Tuesday, April 19, 2005

One party who stands to gain in this election...

If there's one party that will benefit from the UK general election, it's Sinn Fein / IRA.

Despite the rough ride Gerry Adams received in the United States, it's the people of Northern Ireland who are voting, not the Irish Americans.

10 years ago, public opinion in America might have mattered, but ever since 9/11, Europe and America have drifted further apart. Whilst Americans no longer differentiate between "good" and "bad" terrorists, Europeans treat terrorism as a reality you just have to live with. It means that every time the IRA rob a bank or slit the throat of an opponent, the British and Irish Government must bend over backwards to indulge them.

The result has been to give Sinn Fein / IRA legitemacy whilst marginalising everyone else. When the IRA's bombing campaign was in full swing, Sinn Fein registered barely 10% of the vote. Ten years later, they have beome the largest nationalist party in the province. Terrified they might return to violence, Tony Blair and Bertie Ahern have reacted to every IRA atrocity in the same way, by denouncing it...and then promptly rushing off to meet their chief apologist, Gerry Adams.

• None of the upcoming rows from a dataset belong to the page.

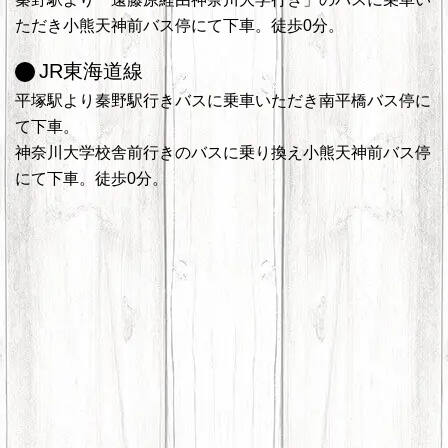
ただき小熊天神前バス停にて下車。徒歩0分。
JR東海道線
平塚駅より秦野駅行きバスに乗車いただき南平橋バス停に
て下車。
神奈川大学校舎前行きのバスに乗り換え小熊天神前バス停
にて下車。徒歩0分。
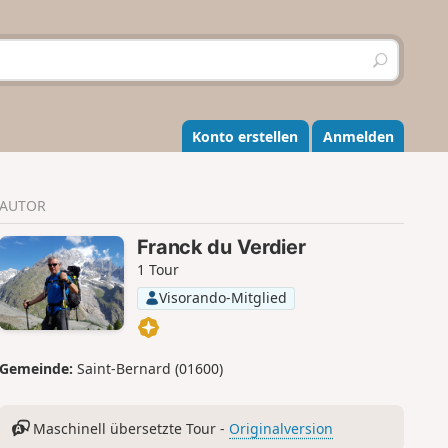
S
u
c
h
e
Konto erstellen
Anmelden
n
AUTOR
Franck du Verdier
1 Tour
Visorando-Mitglied
Gemeinde:
Saint-Bernard (01600)
Maschinell übersetzte Tour -
Originalversion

Whilst Americans may know Tony Blair as the man who is tough on Terrorism, in Northern Ireland he looks rather more like a modern day "Von Papen". For those of you unfamiliar, Franz Von Papen was the man who in 1933 enabled Hitler to enter the German Government. Whist no fan of Hitler, he believed that by giving Hitler power, he could "tame the beast". But in a little over three months, Hitler had taken over, abolishing democracy and establishing his reign of terror.

The comparisons with the 1930s don't end there. Watching Sinn Fein / IRA condemn the murderers of Robert McCartney (whilst simultaneously intimidating witnesses from coming forward) reminds me of a passage I read in Sebastian Hafner's book Defying Hitler. Describing the Nazi reign of terror, he writes:

"Whilst they were systematically torturing and murdering their defenceless victims, they declared in fine, noble words that not a single hair of anyone's head would be harmed and that never before had a revolution shed less blood or been conducted more humanely".

Tony Blair may want his place in the history books, but as Sinn Fein edge closer to power, it may be a legacy he lives to regret.